Posted by Howe Q. Wallace on Tuesday, November 25th, 2014
In his book, “The Power of Habit”, Charles Duhigg teaches how to break down the structure of a habit.
There is a “cue” which triggers a “routine”. The completion of the routine provides a “reward”.
Habits can be quirky and inconsequential. Creature habits such as:
Cue: my dog greets me when I walk in the house.
Routine: she jumps up until I pick her up, rub her back and nuzzle her a bit.
Reward: we both enjoy the fellowship.
Happens every time. Doesn’t contribute much to the society. Makes me feel good.
Some can be harmful.
Cue: finish a meal
Routine: fire up a cigarette.
Reward: satisfying feeling that nicotine provides
But, then there are others, that drive good results.
Cue: alarm goes off
Routine: get up, get dressed, go for a walk
Reward: better health. Blood moving early creating more awareness
Here’s a secret about habits. The “cue” is powerful. If you have a habit that you want to change, you start by recognizing the organization of the habit. It has a cue.

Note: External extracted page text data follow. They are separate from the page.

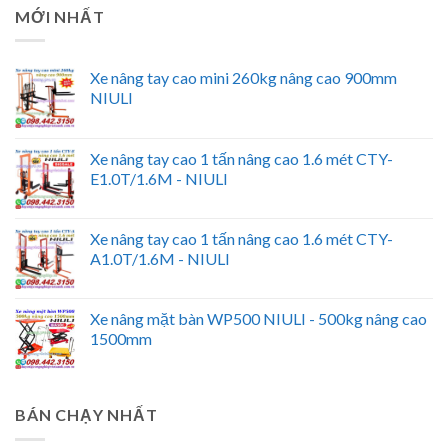
MỚI NHẤT
Xe nâng tay cao mini 260kg nâng cao 900mm
NIULI
Xe nâng tay cao 1 tấn nâng cao 1.6 mét CTY-
E1.0T/1.6M - NIULI
Xe nâng tay cao 1 tấn nâng cao 1.6 mét CTY-
A1.0T/1.6M - NIULI
Xe nâng mặt bàn WP500 NIULI - 500kg nâng cao
1500mm
BÁN CHẠY NHẤT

Identifying a cue helps you become mindful of managing your habit.
Likewise, if you want to create a new habit, identifying a cue that will push you to your new routine will help set the habit.
A few years ago, I decided I wanted to read the Bible, the whole thing, in a year.
I choose a cue (not because I knew to do so, I got lucky). I love reading the newspaper in the morning. It’s a lifelong habit. When I wanted to change my reading habit, I used the cue of reading the newspaper to reinforce the new habit.
I made a pledge to myself that I wouldn’t read the paper until I had completed the Bible reading.
So, I got up in the morning, got my coffee and replaced the routine of reading the newspaper with a different routine of reading the Bible.
Cue: read the paper
Routine: read the Bible first.
Reward: mind lifted with better stuff (scripture is better than sports) etc etc.
Eventually this became my new habit. I did it for three years before I changed it.
So, you want to create better habits? Become a student of your cues.
Recognize them. Create them. Study what routines they evoke. Match them up with a better routine.